M.F.: Es gibt eine Häufung von ähnlichen Erlebnissen und Heimerfahrungen der Befragten. Gegenstand unserer Analyse ist auch der jeweilige Grund für die Heimeinweisung. Wir stellten fest, dass die negativen Erfahrungen überwiegen, und die damals erfolgte Traumatisierung sich oft weit bis ins Erwachsenenleben hinein auswirkte. Einzelne hatten durchaus auch positive Erinnerungen. Beachten muss man natürlich auch die unterschiedlichen Zeitphasen. In den 1960er Jahren erfolgte eine Öffnung in der Heimpädagogik. Deshalb sind die Voraussetzungen und Erlebnisse in diesem Zeitabschnitt vielfältiger. Was uns besonders auffiel, war die Schuldzuweisung bei sexuellen Übergriffen auf die Opfer und die Tabuisierung durch die klerikalen Stellen. Berücksichtigen muss man auch die internen Spannungen innerhalb der Institution.

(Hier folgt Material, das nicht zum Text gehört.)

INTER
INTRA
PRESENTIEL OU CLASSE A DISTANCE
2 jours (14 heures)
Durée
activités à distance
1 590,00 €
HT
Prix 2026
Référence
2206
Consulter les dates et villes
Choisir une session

n-v: 2011 wurde bereits bereits einen Zwischenbericht über die bisherigen Untersuchungen pubilziert. Ende Juli 2012 wird Dein Ihr Schlussbericht veröffentlicht. Was versprichst Du Dir von dieser Arbeit?

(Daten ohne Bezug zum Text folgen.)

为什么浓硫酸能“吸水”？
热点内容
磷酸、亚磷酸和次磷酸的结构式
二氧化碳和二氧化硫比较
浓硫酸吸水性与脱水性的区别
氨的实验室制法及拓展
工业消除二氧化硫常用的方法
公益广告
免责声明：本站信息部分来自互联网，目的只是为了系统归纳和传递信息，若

M.F.: Wir werden einen umfangreichen Gesamtbericht verfassen, der auch einer breiteren Öffentlichkeit zugänglich sein soll. Von den Interviews mit 50 Zeitzeugen liegen rund 1500 transskribierte Seiten vor. Sie sind für uns eine wichtige Grundlage. Wie unsere Untersuchung zeigt, war die Situation im Heim für einige der von uns Befragten äusserst gravierend. Für die Betroffenen erwarten wir durch diese Arbeit eine Entlastung und Genugtuung. Die Thematik findet Eingang in ein breiteres öffentliches Bewusstsein. Endlich anerkennt und glaubt man, was diesen Menschen Schlimmes widerfahren ist, statt es weiter zu verdrängen wie bis anhin. Wir wollen auch die Mechanismen aufdecken, wie es zu dieser Form der Fremdplatzierung und Behandlung von Kindern in Heimen gekommen ist. Welche Rahmenbedingungen dafür verantwortlich waren, und wie sich der Wandel im letzten Viertel des untersuchten Zeitraumes ausgewirkt hat. Weiter haben wir vor, zur Thematik ein Handbuch zuhanden der Lehrer für den Unterricht in Zeitgeschichte zu erarbeiten.

Interview: Walter Zwahlen

Kurzbiografie:
Markus Furrer ist Professor an der Pädagogischen Hochschule Zentralschweiz Luzern und Titularprofessor an der Universität Fribourg. Er lehrt europäische und schweizerische Zeitgeschichte mit Schwerpunkten in der Politik-, Kultur- und Sozialgeschichte sowie der Geschichtsvermittlung. Zentrale Themenbereiche sind die Europäische Integration, der Kalte Krieg sowie die Sozial- und Fürsorgepolitik. Derzeit untersucht er im Auftrag der Luzerner Kantonsregierung die Vorkommnisse in Luzerner Kinderheimen im Zeitraum von 1930 bis 1970. Ein weiteres Projekt ist die Herausgabe eines Handbuches für Zeitgeschichte im Unterricht.